» Exercise goal
Search the material below for the word "through". Copy every line that has it.

START Input for this task

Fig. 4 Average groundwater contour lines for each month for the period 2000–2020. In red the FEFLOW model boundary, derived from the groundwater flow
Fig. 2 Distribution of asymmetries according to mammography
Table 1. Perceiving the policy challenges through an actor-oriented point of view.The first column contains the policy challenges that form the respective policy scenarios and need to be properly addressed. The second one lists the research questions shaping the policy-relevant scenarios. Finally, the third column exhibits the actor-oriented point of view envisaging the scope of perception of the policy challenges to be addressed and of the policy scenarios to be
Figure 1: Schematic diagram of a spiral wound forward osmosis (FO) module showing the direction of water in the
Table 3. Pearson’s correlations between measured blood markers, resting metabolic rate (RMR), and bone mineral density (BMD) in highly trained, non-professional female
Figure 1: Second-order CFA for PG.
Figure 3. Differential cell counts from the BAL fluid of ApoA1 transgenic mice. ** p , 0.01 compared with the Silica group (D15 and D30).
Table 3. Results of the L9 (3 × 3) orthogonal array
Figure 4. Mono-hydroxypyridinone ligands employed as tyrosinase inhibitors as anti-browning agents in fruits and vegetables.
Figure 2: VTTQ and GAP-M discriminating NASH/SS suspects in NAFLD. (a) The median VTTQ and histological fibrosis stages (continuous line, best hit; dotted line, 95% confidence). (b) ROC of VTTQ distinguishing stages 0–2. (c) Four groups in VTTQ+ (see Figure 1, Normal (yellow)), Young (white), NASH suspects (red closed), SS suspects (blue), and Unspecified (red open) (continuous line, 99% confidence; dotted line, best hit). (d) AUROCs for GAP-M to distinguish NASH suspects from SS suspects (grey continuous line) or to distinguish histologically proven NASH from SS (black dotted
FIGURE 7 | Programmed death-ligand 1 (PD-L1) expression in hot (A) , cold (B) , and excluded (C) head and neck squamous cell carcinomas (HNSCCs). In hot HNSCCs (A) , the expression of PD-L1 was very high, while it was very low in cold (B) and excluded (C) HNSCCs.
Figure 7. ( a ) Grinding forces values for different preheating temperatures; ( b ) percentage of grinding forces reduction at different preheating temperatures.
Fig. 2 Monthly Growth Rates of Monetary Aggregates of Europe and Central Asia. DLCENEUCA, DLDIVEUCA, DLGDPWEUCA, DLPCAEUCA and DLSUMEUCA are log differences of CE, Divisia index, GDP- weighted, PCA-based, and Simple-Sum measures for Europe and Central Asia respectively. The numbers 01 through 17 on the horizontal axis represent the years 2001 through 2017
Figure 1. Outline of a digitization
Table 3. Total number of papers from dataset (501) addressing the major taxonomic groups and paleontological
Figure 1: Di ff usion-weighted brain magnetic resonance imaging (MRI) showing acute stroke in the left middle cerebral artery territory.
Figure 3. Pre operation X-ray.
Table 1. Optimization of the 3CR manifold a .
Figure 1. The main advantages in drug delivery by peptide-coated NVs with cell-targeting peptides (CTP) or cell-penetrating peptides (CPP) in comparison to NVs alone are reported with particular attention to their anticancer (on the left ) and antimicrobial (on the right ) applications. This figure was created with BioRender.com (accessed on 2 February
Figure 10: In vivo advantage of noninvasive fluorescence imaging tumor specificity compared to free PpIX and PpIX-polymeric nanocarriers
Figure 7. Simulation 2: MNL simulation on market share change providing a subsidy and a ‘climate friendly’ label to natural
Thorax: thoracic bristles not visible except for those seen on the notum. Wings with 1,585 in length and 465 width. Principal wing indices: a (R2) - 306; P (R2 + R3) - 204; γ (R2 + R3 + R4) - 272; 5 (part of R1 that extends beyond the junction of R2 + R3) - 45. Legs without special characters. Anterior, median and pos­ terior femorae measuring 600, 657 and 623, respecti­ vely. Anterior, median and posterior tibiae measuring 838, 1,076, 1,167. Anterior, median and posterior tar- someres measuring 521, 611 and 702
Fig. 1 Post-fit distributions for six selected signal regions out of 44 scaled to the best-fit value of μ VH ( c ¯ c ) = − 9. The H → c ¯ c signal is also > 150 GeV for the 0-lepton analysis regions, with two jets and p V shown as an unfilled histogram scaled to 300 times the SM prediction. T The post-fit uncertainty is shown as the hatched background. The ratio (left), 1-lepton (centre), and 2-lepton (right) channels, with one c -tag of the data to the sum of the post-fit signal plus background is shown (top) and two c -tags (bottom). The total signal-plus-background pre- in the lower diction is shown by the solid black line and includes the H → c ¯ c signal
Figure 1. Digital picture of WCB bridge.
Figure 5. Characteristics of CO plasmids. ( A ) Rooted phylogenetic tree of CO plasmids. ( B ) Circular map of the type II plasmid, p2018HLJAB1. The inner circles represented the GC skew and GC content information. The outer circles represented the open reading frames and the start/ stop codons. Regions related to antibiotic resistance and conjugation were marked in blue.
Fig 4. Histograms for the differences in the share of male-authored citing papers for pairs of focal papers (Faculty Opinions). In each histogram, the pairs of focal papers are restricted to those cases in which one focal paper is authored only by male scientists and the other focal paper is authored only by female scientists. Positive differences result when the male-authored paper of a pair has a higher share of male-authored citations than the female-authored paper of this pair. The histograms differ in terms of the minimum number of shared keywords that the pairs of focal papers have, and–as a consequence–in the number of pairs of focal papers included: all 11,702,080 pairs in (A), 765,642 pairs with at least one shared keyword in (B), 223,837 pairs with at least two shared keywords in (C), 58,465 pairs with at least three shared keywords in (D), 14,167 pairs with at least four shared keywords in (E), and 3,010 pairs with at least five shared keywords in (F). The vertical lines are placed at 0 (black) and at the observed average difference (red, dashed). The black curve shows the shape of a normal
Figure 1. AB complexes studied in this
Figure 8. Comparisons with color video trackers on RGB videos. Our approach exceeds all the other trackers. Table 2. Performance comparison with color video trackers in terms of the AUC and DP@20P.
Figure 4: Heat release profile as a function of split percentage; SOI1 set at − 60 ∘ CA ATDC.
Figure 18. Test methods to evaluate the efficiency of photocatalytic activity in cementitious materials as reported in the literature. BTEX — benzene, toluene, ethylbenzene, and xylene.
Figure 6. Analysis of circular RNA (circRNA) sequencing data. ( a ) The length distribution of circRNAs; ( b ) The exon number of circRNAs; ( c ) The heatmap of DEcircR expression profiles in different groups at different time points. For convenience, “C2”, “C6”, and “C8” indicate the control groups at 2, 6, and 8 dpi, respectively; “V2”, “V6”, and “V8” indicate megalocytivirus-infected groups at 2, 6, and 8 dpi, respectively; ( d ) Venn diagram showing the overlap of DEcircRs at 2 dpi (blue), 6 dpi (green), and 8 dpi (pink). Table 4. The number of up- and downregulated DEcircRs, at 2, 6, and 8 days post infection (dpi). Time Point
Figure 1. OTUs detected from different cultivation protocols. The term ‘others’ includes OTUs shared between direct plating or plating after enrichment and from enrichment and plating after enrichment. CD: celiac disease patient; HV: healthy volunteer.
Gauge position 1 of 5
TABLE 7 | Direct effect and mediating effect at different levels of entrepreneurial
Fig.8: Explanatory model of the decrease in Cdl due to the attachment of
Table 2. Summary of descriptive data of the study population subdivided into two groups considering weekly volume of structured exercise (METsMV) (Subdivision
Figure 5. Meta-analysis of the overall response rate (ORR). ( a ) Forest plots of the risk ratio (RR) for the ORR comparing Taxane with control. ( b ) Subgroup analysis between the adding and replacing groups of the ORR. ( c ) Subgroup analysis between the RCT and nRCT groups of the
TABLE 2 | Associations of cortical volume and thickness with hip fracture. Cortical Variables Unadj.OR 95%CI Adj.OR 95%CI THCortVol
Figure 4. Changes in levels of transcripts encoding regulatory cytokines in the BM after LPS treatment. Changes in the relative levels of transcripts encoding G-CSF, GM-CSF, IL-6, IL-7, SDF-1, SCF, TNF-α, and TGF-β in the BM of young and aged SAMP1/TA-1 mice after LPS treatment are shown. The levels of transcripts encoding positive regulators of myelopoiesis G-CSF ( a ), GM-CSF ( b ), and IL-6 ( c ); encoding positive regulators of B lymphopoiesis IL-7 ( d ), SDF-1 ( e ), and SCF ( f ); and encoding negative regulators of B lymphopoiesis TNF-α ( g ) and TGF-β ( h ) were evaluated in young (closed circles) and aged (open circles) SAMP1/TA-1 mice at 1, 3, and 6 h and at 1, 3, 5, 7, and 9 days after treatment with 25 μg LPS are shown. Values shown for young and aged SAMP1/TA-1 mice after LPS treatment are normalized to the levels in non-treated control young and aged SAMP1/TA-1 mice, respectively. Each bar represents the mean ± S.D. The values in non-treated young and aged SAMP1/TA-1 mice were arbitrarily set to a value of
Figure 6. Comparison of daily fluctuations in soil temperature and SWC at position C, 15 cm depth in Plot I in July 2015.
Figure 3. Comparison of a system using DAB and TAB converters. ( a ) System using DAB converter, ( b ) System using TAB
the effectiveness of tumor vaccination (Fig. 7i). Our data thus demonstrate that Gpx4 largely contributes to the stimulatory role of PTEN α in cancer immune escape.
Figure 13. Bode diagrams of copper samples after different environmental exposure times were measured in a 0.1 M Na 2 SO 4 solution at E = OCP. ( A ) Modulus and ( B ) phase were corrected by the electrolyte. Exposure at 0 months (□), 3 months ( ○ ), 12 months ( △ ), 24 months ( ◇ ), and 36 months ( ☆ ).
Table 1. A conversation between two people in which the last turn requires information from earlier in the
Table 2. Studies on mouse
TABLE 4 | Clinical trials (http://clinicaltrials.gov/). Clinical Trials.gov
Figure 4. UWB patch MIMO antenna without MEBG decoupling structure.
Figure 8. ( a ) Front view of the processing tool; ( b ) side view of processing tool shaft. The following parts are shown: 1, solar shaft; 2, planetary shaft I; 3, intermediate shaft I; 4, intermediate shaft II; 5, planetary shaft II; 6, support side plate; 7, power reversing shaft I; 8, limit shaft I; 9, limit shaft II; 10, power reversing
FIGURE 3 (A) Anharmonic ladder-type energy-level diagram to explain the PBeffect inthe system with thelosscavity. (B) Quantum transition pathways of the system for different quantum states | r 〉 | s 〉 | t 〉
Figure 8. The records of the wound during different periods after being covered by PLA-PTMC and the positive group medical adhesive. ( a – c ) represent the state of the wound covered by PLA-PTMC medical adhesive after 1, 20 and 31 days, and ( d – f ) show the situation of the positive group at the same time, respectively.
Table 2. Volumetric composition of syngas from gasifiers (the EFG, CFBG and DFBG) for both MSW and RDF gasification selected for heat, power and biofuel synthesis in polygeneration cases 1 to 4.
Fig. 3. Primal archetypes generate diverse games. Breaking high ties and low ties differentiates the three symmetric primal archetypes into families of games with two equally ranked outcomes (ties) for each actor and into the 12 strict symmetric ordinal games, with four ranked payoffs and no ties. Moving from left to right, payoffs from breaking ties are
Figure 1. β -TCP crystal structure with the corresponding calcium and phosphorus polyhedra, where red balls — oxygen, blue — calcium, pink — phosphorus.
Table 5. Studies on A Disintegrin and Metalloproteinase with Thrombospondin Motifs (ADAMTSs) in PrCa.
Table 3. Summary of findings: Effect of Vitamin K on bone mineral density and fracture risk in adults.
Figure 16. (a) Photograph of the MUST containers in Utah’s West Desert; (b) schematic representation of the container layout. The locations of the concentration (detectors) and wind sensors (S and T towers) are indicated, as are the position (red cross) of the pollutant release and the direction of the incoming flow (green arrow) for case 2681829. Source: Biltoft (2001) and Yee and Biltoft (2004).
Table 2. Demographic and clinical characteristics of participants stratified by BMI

END Input for this task

» Written solution
Table 1. Perceiving the policy challenges through an actor-oriented point of view.The first column contains the policy challenges that form the respective policy scenarios and need to be properly addressed. The second one lists the research questions shaping the policy-relevant scenarios. Finally, the third column exhibits the actor-oriented point of view envisaging the scope of perception of the policy challenges to be addressed and of the policy scenarios to be
Fig. 2 Monthly Growth Rates of Monetary Aggregates of Europe and Central Asia. DLCENEUCA, DLDIVEUCA, DLGDPWEUCA, DLPCAEUCA and DLSUMEUCA are log differences of CE, Divisia index, GDP- weighted, PCA-based, and Simple-Sum measures for Europe and Central Asia respectively. The numbers 01 through 17 on the horizontal axis represent the years 2001 through 2017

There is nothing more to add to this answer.